### Task description
Copy out each line of the data holding "catlinks".

Stored items from a collection
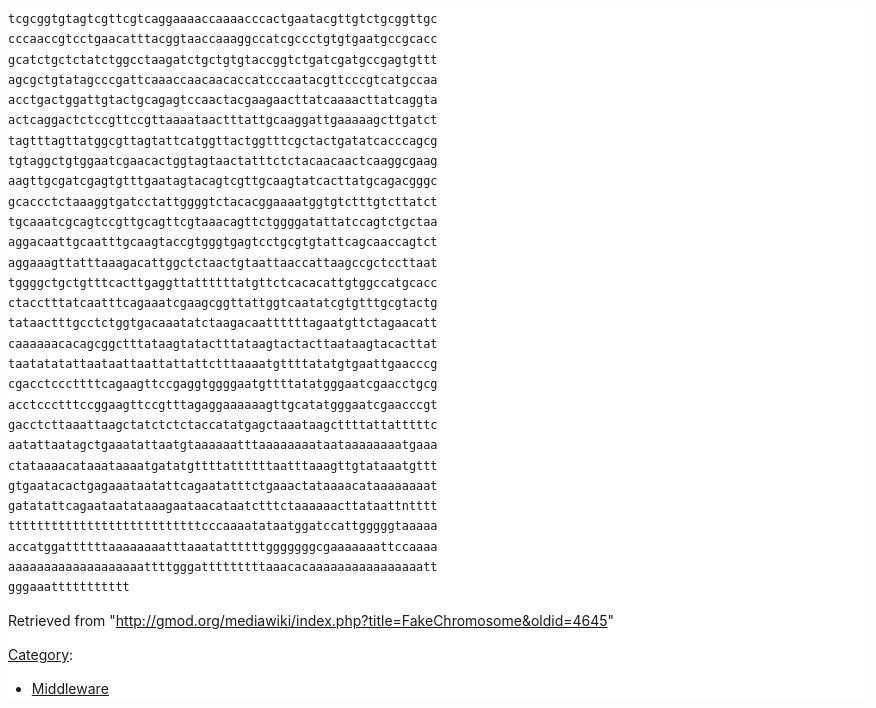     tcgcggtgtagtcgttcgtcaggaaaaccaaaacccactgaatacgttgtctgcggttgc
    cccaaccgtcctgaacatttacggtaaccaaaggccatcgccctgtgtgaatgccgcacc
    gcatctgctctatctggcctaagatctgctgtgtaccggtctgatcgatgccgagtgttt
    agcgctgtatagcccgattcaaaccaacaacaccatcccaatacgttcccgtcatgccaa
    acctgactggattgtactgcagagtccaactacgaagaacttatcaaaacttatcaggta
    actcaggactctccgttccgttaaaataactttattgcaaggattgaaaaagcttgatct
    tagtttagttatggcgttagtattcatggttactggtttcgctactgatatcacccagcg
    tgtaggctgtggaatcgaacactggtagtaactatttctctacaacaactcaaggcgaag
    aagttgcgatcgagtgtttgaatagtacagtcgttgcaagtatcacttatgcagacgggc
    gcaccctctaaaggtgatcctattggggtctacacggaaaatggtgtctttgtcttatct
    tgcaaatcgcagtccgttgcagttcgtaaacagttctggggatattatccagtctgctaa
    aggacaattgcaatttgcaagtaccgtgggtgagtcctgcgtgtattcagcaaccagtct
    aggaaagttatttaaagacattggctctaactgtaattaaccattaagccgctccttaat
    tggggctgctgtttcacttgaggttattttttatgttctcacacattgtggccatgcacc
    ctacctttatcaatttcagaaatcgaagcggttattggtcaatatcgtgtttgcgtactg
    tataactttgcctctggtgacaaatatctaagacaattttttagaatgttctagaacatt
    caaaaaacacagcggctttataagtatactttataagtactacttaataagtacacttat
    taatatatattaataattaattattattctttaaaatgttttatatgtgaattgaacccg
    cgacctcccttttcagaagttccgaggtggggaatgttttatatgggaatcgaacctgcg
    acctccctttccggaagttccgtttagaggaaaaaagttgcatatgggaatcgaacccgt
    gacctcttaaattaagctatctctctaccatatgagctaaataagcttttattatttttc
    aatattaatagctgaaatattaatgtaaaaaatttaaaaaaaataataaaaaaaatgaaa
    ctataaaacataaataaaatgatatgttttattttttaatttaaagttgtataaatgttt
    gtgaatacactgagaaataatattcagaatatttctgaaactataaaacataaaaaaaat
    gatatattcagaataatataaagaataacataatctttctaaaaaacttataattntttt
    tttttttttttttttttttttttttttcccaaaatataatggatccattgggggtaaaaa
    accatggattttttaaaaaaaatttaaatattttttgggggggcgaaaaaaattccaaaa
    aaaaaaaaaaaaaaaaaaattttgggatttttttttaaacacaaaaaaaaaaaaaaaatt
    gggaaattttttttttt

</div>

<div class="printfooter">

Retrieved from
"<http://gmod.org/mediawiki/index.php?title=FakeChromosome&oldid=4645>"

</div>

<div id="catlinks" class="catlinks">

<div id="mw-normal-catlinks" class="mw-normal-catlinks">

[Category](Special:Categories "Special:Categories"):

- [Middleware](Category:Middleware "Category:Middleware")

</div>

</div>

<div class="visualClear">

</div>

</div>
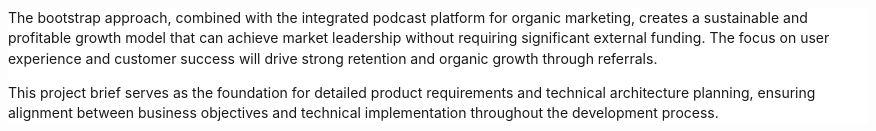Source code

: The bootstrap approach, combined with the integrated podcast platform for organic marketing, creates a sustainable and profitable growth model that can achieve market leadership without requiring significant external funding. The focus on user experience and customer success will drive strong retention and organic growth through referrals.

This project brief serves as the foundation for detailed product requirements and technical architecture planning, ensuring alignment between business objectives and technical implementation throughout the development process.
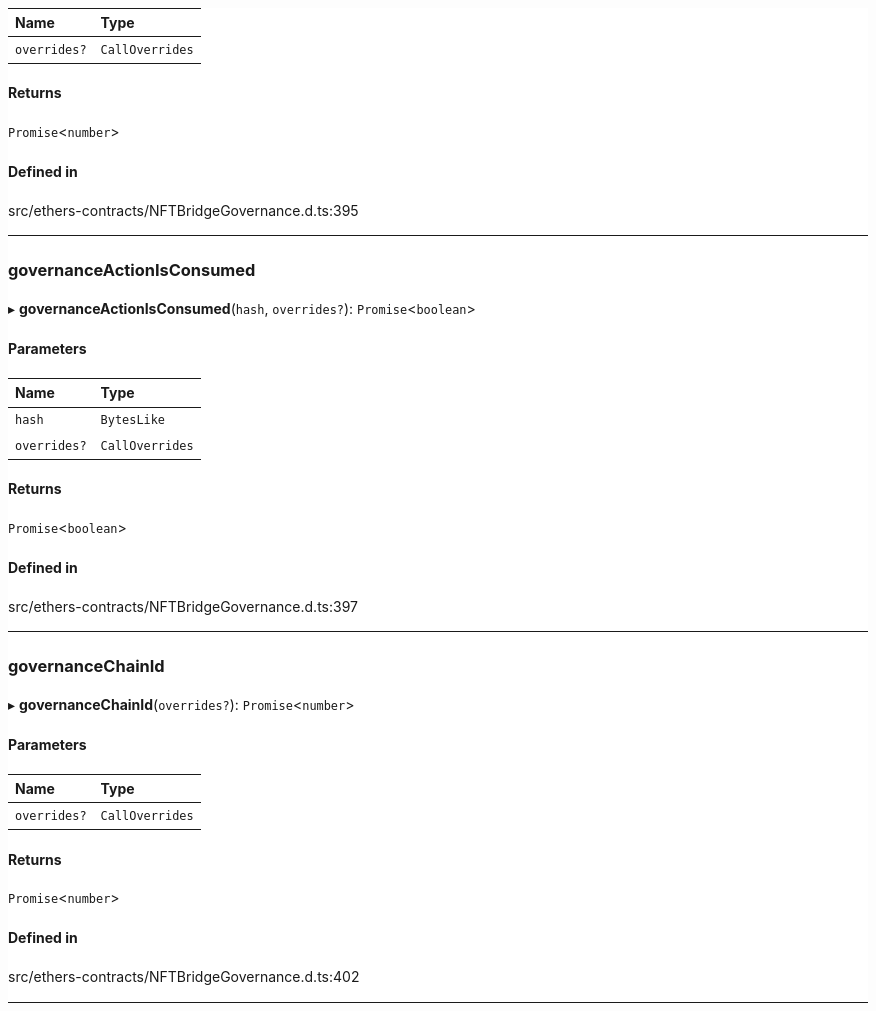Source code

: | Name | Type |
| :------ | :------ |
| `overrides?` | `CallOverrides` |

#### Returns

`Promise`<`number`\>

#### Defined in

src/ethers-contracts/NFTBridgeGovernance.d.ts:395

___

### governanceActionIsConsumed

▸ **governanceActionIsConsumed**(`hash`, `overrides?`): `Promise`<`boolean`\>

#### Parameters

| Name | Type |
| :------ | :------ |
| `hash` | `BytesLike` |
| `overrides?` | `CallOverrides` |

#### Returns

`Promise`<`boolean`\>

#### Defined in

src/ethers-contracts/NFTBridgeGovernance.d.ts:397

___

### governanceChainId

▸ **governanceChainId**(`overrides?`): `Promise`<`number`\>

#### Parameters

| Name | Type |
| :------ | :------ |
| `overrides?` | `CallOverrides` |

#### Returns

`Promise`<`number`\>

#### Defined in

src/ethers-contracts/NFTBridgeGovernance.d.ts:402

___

### Result
<div id="catlinks" class="catlinks">
<div id="mw-normal-catlinks" class="mw-normal-catlinks">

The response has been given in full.